Frage von 8erad9qOim8, 29

PH-Variationen zwischen 7-8 und 11-12 sind nicht gleich - wieso kann dann hier eine Säure dominieren?

Hey,

ich habe mal eine ähnliche Frage gestellt und das Thema diskutiert. Einer der diamant Fraganten, hat eine sehr wertvolle Antwort gegeben:

"Von pH=7 auf 8 ändert sich die OH- Konzentration von 0,0000001 mol/l auf 0,000001 mol/l, also um 0,0000009 mol/l

Von pH=10 auf 11 ändert sich die OH- Konzentration von 0,0001 mol/l auf 0,001 mol/l, also um 0,0009 mol/l."

Wenn wir also das ziemlich basische Mittel, pH 12, (basisches Wasser) gegen die Zitronensäure, pH 3,3, stellen, dann haben wir eine Lösung erhalten, die eine höhere Konzentration an basischen OH-Ionen enthält als saure H3O/H-Ionen, richtig ? Wenn wir nun die gleiche Menge (Vol.) von beidem synthetisieren, dann ist beim Messen mit pH-Meter nur ein Wert von 3,4 erzeugt worden.

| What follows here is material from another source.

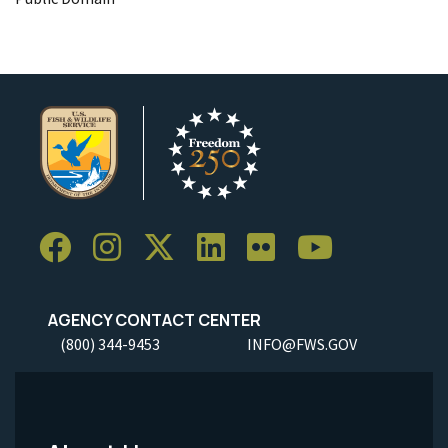
AGENCY CONTACT CENTER
(800) 344-9453
INFO@FWS.GOV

Das konnte mit der Erklärung gedeutet werden, das die Zitronensäure höher konzentriert ist - und hat so auch Sinn ergeben. Doch ursprünglich müßte doch, gerade auf der pH-Skala, der Charakter in Richtung basisch ausschlagen; er müßte doch in Richtung basisches Milieu tendieren. Wieso ist das nicht ?

Wieso stellt sich hier im Versuch kein basischer Charakter ein ?

Ich weiß nun auch, das Zitronensäure eine komplizierte Säure ist, vielleicht liegt das ja daran.

Ich freue mich auf Antworten! erd

Expertenantwort
von Kaeselocher, Community-Experte für Chemie, 12

Eine solche Betrachtung des pH-Wertes macht nur Sinn, wenn man auch die Volumina und Konzentration der beiden Komponenten betrachtet.

Löse ich reine Zitronensäure in Wasser stellt sich ein Gleichgewicht zwischen der dissoziierten Spezies und der Zitronensäure ein. Das heißt zu einem Gewissen Anteil liegt die Zitronensäure (da es sich um eine schwache Säure handelt) als nicht dissoziierte Spezies vor.

Lasse ich diese Lösung nun mit einer Base reagieren entferne ich die protonierte Spezies und gemäß leChatelier erfolgt eine Verschiebung des Gleichgewichts. Daher verschiebt sich der pH-Wert auch ins Basische. Da ich aber ohnehin noch protonierte Spezies der Säure vorliegen habe, welche weiter deprotoniert werden können und Zitronensäure eine mehrprotonige Säure ist kann man ihr auch eine gewisse Pufferwirkung zusprechen.


Wie stark das Gleichgewicht ins Basische verschoben wird hängt von der Gleichgewitchslage des Systems ab und diese korreliert mit der Stoffmenge ergo der Konzentration und des Volumens beider Komponenten.